Post-conceptual artist and composer Stephen Prina’s (Art MFA 80) survey A Lick and a Promise debuts on Friday, Sept. 12 at the Museum of Modern Art (MoMA) in New York. The career-spanning exhibition focuses on Prina’s performance art and music, and includes a revival of 1992’s Beat of the Traps, as well as a rearrangement of a Mozart string quartet scored by Prina in 1976 at the age of 22, and a new composition, according to The New York Times.
Beat of the Traps, which was was co-created with choreographer Anita Pace and the late artist Mike Kelley (Art MFA 78), will be performed on Sept. 18, 20 and 21.
The piece includes monologues—written by Kelley and performed by actor Abbott Alexander—for four classic rock drummers: Led Zeppelin’s John Bonham, Keith Moon of The Who, Mitch Mitchell of the Jimi Hendrix Experience and Paul Whaley of Blue Cheer.
Pace recalled that the original idea for the work was “to build a drum-dance-music-song-performance that would be kind of an epic theater performance piece.”
Much of A Lick and a Promise are the performances staged in various locations around the museum between Sept. 12 and Dec. 13, but the survey also includes four gallery artworks, including The Top Thirteen Singles from Billboard’s Hot 100 Singles Chart for the Week Ending September 11, 1993 (1993), a wall clock that plays hit songs from that week, such as Mariah Carey’s “Dreamlover,” every hour.

Prina will also perform in Beat of the Traps, singing a cover of whatever song happens to be at the top of Billboard’s Hot 100 chart on the week of the performance.
Drummers and fellow CalArts alums Jonathan “Butch” Norton and M.B. Gordy (Music MFA 80)—who were both part of the original 1992 production—play duets just one beat apart.
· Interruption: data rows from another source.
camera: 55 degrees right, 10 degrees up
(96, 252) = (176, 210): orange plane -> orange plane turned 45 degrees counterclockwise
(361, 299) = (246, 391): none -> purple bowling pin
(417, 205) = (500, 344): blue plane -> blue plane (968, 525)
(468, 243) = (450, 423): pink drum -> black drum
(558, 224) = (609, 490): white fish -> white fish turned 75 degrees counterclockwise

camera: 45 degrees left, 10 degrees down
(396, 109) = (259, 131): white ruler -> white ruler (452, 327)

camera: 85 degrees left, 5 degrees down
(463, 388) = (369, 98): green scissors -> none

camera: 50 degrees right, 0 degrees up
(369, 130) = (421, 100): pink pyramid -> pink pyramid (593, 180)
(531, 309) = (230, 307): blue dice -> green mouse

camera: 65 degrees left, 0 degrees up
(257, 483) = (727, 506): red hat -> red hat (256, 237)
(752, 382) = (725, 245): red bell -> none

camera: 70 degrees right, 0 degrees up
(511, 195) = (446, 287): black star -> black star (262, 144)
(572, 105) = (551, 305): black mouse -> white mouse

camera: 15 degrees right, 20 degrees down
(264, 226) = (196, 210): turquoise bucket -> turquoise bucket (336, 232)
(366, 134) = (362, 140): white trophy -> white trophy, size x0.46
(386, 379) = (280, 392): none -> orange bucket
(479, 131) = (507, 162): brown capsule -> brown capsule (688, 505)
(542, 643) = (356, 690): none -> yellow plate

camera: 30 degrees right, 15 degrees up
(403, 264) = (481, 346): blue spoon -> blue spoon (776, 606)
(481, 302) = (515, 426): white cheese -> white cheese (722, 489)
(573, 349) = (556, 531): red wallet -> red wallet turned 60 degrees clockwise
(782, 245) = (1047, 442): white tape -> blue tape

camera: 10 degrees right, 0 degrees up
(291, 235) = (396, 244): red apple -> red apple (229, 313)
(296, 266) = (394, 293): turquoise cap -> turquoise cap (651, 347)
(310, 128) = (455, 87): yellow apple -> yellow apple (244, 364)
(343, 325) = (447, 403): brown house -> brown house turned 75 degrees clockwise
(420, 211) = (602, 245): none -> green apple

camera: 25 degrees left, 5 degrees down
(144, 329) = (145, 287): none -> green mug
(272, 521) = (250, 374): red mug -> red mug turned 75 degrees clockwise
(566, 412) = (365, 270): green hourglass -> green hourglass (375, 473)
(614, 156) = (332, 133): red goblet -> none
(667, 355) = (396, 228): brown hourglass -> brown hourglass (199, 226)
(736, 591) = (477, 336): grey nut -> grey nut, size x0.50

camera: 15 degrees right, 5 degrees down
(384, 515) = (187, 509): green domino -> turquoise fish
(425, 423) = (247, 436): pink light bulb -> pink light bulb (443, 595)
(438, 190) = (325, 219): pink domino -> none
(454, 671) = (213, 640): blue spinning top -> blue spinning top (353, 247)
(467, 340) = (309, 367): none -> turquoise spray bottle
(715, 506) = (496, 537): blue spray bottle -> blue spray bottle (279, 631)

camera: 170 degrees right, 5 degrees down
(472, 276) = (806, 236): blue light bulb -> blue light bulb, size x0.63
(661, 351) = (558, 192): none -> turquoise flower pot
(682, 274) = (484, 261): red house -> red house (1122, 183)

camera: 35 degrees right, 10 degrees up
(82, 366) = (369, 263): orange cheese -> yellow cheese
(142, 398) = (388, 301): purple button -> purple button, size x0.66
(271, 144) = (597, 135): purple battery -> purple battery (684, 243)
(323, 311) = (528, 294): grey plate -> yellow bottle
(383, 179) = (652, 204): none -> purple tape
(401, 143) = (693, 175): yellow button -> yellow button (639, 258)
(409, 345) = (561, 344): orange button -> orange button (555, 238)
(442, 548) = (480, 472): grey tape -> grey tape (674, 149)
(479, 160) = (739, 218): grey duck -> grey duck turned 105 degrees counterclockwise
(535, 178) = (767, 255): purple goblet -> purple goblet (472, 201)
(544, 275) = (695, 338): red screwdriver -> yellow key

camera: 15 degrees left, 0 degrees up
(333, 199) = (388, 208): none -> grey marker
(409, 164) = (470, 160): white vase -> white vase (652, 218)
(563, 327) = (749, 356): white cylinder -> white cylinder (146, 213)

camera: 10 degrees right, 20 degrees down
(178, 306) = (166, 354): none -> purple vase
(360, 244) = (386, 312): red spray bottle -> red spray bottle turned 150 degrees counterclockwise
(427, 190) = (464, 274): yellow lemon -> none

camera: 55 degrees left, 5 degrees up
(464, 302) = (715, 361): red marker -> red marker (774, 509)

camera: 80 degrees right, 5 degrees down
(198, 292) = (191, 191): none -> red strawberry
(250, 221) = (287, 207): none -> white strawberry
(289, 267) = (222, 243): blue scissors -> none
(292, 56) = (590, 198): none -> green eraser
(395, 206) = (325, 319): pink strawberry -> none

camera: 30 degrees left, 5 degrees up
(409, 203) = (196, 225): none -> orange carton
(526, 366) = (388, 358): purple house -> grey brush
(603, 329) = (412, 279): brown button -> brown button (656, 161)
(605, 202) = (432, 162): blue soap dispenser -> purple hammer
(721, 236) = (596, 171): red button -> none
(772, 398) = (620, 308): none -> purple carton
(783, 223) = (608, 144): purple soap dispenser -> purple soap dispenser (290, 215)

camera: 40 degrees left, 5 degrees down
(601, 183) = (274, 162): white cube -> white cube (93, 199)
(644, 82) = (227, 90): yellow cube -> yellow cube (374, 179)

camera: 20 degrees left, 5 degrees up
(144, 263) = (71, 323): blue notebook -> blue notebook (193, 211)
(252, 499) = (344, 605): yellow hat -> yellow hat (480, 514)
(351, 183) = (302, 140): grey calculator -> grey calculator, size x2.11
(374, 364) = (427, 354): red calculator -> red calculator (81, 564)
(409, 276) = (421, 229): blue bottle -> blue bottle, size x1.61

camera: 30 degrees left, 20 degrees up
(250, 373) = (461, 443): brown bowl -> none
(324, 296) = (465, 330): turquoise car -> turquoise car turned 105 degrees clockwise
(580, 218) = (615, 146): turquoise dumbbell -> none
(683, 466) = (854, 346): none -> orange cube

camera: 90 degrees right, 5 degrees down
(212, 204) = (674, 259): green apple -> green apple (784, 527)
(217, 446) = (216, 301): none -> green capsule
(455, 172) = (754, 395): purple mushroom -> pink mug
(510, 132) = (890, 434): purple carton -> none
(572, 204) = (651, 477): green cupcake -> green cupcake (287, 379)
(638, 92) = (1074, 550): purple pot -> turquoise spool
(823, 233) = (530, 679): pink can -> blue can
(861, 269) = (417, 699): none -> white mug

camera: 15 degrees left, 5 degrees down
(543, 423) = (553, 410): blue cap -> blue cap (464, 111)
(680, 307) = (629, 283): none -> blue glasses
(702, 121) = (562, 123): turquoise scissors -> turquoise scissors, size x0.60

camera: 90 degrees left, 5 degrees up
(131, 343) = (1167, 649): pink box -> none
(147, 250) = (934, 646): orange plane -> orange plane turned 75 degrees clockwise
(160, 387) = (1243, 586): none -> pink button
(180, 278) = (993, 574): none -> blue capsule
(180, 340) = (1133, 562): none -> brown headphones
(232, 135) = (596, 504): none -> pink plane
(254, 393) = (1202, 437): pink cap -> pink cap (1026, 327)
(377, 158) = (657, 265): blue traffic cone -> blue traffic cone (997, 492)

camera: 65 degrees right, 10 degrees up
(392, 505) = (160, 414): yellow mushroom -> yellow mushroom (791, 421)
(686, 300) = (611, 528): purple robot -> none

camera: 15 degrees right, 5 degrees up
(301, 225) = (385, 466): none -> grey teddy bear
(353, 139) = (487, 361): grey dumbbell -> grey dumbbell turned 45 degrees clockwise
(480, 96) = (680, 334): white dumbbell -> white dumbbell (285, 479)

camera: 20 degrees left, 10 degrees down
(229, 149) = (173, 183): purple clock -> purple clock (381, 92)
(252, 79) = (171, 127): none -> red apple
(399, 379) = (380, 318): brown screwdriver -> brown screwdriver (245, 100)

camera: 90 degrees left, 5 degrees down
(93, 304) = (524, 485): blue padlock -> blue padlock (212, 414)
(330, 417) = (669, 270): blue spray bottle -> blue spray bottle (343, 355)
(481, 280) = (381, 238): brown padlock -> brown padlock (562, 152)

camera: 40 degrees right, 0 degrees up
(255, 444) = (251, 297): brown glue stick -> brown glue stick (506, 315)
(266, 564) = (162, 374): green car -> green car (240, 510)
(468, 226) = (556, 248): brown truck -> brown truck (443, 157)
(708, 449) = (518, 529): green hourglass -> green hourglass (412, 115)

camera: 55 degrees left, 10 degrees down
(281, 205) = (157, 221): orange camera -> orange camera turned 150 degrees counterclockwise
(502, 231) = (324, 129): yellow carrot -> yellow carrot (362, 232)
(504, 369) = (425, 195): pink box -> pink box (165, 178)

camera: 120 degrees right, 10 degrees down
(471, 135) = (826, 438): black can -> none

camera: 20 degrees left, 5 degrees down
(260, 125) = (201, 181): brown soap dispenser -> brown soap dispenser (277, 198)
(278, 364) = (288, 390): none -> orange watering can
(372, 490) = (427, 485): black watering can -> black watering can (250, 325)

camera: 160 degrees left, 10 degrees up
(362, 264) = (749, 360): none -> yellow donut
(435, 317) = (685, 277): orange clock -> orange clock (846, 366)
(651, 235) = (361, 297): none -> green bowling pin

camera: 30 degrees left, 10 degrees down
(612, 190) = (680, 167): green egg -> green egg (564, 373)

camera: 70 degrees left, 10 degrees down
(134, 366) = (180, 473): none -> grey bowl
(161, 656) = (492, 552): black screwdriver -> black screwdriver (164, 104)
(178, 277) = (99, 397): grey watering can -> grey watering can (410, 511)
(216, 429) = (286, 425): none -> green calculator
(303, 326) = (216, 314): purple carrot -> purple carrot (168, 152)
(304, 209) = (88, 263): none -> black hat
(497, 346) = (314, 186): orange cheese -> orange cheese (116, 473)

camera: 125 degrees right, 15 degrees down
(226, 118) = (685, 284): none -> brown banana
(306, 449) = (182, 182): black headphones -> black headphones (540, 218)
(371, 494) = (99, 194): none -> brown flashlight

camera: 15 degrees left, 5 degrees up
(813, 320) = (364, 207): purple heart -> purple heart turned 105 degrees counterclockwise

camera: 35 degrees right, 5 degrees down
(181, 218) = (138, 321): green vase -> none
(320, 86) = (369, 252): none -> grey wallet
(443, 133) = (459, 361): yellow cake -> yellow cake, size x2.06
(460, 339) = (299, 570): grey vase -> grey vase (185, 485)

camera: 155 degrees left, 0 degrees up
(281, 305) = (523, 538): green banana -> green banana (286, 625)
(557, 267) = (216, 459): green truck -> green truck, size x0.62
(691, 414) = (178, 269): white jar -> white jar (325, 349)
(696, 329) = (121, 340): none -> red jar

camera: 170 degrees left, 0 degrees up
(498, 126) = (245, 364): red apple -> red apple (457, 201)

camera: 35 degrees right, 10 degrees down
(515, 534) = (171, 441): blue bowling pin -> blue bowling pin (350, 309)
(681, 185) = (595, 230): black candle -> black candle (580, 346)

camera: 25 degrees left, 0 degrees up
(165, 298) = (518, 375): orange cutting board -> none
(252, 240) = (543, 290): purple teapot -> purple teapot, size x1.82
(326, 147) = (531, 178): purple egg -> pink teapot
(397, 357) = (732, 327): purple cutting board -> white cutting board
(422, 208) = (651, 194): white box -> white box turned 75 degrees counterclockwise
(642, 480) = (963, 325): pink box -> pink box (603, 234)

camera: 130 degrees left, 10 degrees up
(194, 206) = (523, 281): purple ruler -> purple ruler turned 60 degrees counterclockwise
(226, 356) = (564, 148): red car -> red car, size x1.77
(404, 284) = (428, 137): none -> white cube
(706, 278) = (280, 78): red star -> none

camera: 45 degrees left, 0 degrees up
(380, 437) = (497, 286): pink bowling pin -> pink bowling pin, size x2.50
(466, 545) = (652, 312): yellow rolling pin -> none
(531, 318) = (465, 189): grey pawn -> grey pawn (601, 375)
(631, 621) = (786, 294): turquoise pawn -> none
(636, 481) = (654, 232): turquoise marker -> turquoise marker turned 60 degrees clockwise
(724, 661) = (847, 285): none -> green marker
According to The Times, listening to a rehearsal of their version of Led Zeppelin’s When the Levee Breaks, is “the auditory equivalent of watching a 3-D film without glasses” which is sometimes accessible but often, as Prina phrased it, “like the ceiling is falling in.”
Prina studied at CalArts in the late 1970s with conceptual artists such as John Baldessari, Douglas Huebler and Barbara Kruger. He frequently borrows from other artists and musicians, such as Joni Mitchell and French filmmaker Robert Bresson. “To me, all art is derivative,” Prina told The Times. “Every artwork is an act of cultural appropriation, which is neither positive nor negative, as far as I’m concerned.”